== Exercise tasks ==
- a) Answer these questions about the SonicWall VPN post, one line each:
(i) How long has the SonicWall TX-190 been in service on the network?
(ii) What does Andrew Crouthamel's tutorial assume instead of activating the VPN feature on an existing installation?
(iii) According to the tutorial, what does the VPN not like having at "zero" networks?
- b) Carry on the SonicWall VPN post, picking up after its last sentence.

[START OF Document]

# Can anybody here help with VPN configuration on a SonicWall TX-190?



## hbquikcomjamesl (Jul 1, 2015)

We have a SonicWall TX-190 that's been in service on our network for several years. In the past, we haven't needed the VPN functionality, but an increasing number of our employees now telecommute, and the lack of a VPN severely limits what they're able to do from home.

I've already viewed Andrew Crouthamel's tutorial, but it raises a number of questions, particularly because it assumes a new installation, rather than activation of the VPN feature on an existing installation. In particular, near the end of the tutorial, he mentions that the VPN doesn't like having both ends of the tunnel at "zero" networks (I had to view somebody else's tutorial on network setup in order to even understand what he was talking about), but doesn't say anything about how to remediate that on a SonicWall that's already in service.

[END OF Document]
[START OF Records]

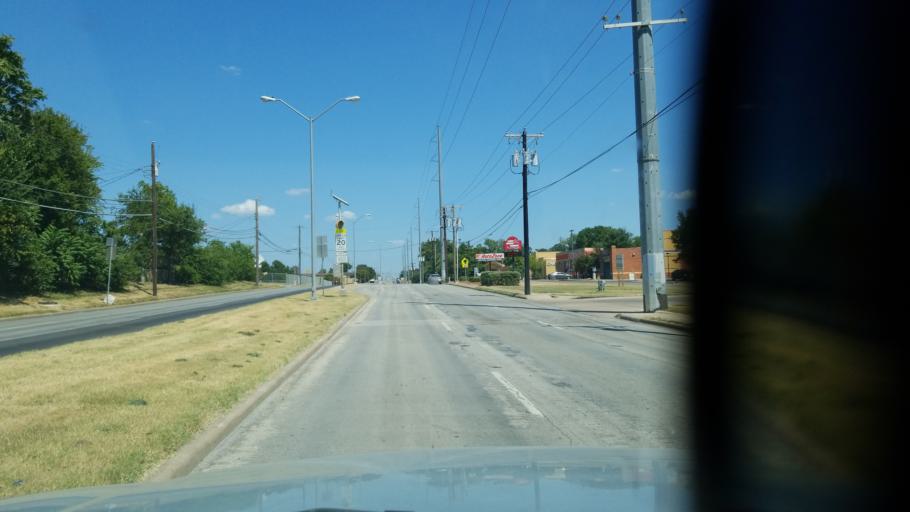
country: US
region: Texas
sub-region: Dallas County
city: Cockrell Hill
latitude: 32.7204
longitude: -96.8830
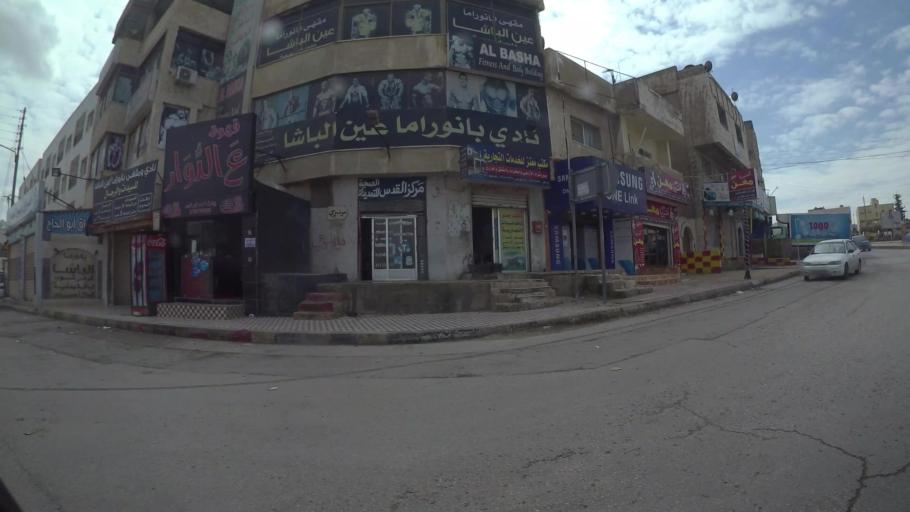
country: JO
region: Amman
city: Al Jubayhah
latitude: 32.0628
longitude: 35.8366
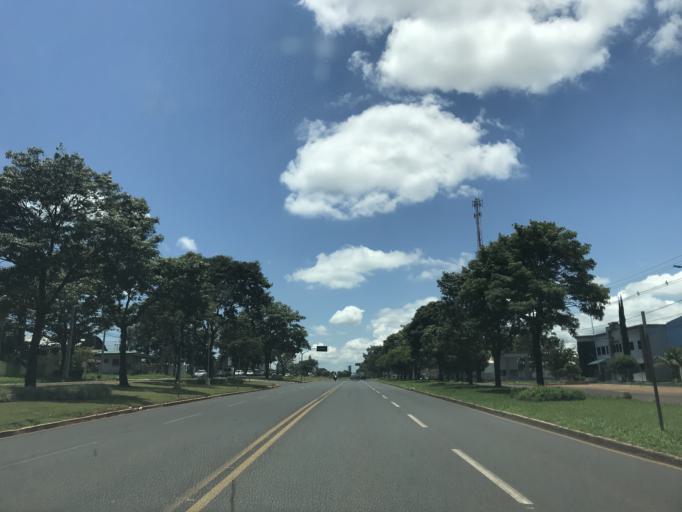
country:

[END OF Records]

== Written answers ==
- a)
(i) Several years.
(ii) A new installation.
(iii) Both ends of the tunnel.

- b)
I've asked Mr. Crouthamel for more information on that, but haven't heard back from him. Likewise, I've tried to connect with SonicWall's own forum, but have been unable to do so, so far.

Can somebody help? I'm just a simple AS/400 applications programmer, not a network engineer! :banghead:


----------



## hbquikcomjamesl (Jul 1, 2015)

Oops TZ-190!

And I meant to include a link to the tutorial I alluded to:


----------



## MitchConner (May 8, 2015)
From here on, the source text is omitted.